- _What to do_
What you return must match the records below character for character, except that no picture appears.

- _Exercise data_

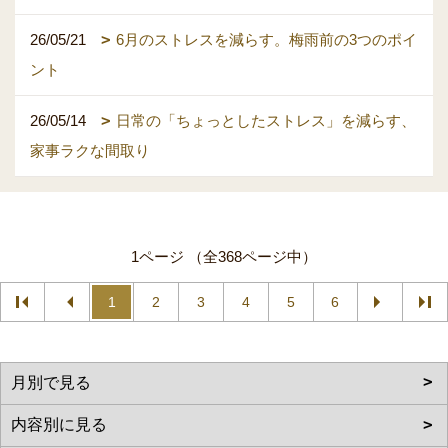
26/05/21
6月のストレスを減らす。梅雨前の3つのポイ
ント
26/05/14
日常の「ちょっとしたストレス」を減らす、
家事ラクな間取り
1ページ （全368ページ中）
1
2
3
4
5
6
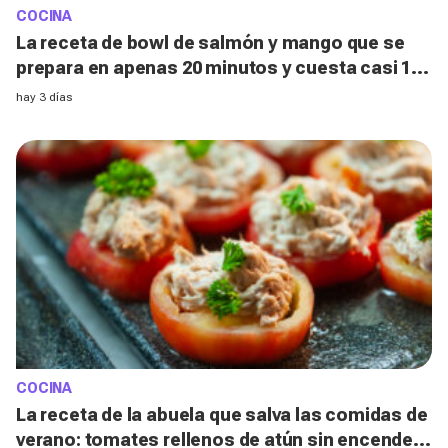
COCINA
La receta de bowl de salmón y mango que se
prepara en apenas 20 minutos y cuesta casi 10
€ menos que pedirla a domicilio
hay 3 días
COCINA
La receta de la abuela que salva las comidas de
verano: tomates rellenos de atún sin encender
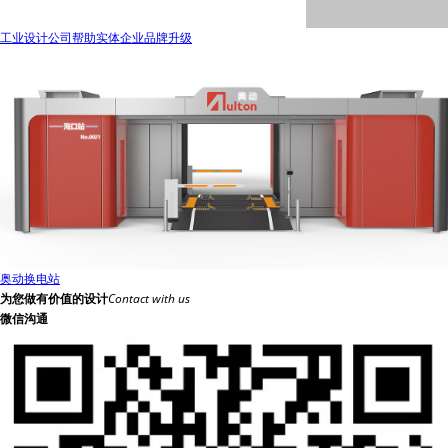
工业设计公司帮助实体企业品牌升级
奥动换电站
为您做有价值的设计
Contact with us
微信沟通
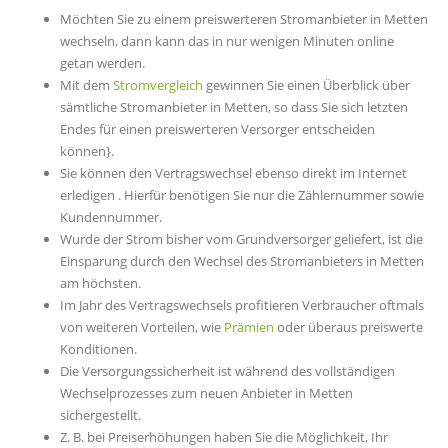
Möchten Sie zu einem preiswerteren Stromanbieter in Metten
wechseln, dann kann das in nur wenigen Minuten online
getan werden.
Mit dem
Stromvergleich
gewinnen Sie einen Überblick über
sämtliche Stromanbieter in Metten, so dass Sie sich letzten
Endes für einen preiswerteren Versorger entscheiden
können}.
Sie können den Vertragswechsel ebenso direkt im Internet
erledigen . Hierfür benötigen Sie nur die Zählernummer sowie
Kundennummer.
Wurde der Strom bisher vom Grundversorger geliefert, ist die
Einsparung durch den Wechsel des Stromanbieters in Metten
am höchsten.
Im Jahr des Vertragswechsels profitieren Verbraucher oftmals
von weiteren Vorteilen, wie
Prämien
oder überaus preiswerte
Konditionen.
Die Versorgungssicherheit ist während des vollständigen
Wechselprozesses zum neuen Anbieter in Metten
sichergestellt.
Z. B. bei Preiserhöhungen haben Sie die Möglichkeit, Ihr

- _Result for this exercise_
26/05/21
6月のストレスを減らす。梅雨前の3つのポイ
ント
26/05/14
日常の「ちょっとしたストレス」を減らす、
家事ラクな間取り
1ページ （全368ページ中）
1
2
3
4
5
6
COCINA
La receta de bowl de salmón y mango que se
prepara en apenas 20 minutos y cuesta casi 10
€ menos que pedirla a domicilio
hay 3 días
COCINA
La receta de la abuela que salva las comidas de
verano: tomates rellenos de atún sin encender
工业设计公司帮助实体企业品牌升级
奥动换电站
为您做有价值的设计
Contact with us
微信沟通
Möchten Sie zu einem preiswerteren Stromanbieter in Metten
wechseln, dann kann das in nur wenigen Minuten online
getan werden.
Mit dem
Stromvergleich
gewinnen Sie einen Überblick über
sämtliche Stromanbieter in Metten, so dass Sie sich letzten
Endes für einen preiswerteren Versorger entscheiden
können}.
Sie können den Vertragswechsel ebenso direkt im Internet
erledigen . Hierfür benötigen Sie nur die Zählernummer sowie
Kundennummer.
Wurde der Strom bisher vom Grundversorger geliefert, ist die
Einsparung durch den Wechsel des Stromanbieters in Metten
am höchsten.
Im Jahr des Vertragswechsels profitieren Verbraucher oftmals
von weiteren Vorteilen, wie
Prämien
oder überaus preiswerte
Konditionen.
Die Versorgungssicherheit ist während des vollständigen
Wechselprozesses zum neuen Anbieter in Metten
sichergestellt.
Z. B. bei Preiserhöhungen haben Sie die Möglichkeit, Ihr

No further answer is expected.